**SOURCE DATA:**
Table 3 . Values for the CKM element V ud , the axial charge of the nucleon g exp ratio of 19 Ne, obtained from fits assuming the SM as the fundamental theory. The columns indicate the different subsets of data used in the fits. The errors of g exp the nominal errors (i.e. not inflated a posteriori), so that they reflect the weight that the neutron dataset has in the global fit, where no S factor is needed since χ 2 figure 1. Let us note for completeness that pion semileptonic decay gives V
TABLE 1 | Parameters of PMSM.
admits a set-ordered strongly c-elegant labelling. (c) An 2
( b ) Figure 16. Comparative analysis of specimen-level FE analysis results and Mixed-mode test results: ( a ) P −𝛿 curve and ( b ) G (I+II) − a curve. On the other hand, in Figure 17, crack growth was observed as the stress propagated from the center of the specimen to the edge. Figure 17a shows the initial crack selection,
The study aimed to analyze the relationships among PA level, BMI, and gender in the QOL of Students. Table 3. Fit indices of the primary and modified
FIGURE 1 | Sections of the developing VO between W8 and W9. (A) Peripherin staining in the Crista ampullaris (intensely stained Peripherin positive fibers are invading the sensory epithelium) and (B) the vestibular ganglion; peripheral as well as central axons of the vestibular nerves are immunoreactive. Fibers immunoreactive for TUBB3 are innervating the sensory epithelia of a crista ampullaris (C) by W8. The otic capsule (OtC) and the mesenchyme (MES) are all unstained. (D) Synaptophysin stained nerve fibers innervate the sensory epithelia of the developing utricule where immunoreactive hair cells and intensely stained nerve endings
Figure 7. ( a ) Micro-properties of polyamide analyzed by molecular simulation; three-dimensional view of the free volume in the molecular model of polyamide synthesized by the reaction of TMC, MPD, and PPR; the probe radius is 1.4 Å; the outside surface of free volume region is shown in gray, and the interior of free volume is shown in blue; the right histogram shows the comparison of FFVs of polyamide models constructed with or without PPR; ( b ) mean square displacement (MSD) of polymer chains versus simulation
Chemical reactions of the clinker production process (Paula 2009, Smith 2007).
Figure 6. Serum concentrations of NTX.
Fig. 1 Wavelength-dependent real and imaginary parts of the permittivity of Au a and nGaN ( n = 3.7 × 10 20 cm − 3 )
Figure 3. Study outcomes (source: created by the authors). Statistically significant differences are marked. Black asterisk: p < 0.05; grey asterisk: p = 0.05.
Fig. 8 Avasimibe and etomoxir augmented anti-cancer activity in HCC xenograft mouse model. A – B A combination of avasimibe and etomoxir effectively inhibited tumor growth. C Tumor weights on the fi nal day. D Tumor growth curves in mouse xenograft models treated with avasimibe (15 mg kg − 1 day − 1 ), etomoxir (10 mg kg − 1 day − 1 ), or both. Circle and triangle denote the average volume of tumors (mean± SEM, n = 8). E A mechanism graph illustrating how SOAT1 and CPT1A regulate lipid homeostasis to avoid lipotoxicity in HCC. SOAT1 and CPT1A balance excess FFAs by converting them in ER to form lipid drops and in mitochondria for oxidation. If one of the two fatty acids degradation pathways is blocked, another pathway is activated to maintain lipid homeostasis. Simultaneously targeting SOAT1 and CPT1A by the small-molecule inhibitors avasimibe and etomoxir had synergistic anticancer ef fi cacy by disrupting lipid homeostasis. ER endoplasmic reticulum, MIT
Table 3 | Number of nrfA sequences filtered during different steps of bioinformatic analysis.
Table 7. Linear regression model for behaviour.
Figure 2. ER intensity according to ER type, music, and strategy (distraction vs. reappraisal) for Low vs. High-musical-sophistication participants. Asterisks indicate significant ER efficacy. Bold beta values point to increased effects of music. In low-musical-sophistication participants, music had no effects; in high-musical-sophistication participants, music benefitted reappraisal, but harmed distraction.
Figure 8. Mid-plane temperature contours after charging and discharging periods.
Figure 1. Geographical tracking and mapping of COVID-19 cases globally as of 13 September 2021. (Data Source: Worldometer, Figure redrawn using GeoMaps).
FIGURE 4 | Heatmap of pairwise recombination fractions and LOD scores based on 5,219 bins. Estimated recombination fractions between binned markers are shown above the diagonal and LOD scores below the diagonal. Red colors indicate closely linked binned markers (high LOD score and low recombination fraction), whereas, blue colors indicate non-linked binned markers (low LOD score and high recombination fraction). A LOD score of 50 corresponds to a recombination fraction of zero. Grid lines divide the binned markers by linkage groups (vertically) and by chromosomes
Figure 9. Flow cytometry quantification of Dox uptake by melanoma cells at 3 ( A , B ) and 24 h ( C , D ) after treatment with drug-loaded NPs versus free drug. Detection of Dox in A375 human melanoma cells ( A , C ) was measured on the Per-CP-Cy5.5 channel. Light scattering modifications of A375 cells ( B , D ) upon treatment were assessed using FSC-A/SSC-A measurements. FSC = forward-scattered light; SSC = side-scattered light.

**TASK TO CARRY OUT:**
Search the entries for "using" and show every line that has it.

**ANSWER AREA:**
Figure 1. Geographical tracking and mapping of COVID-19 cases globally as of 13 September 2021. (Data Source: Worldometer, Figure redrawn using GeoMaps).
Figure 9. Flow cytometry quantification of Dox uptake by melanoma cells at 3 ( A , B ) and 24 h ( C , D ) after treatment with drug-loaded NPs versus free drug. Detection of Dox in A375 human melanoma cells ( A , C ) was measured on the Per-CP-Cy5.5 channel. Light scattering modifications of A375 cells ( B , D ) upon treatment were assessed using FSC-A/SSC-A measurements. FSC = forward-scattered light; SSC = side-scattered light.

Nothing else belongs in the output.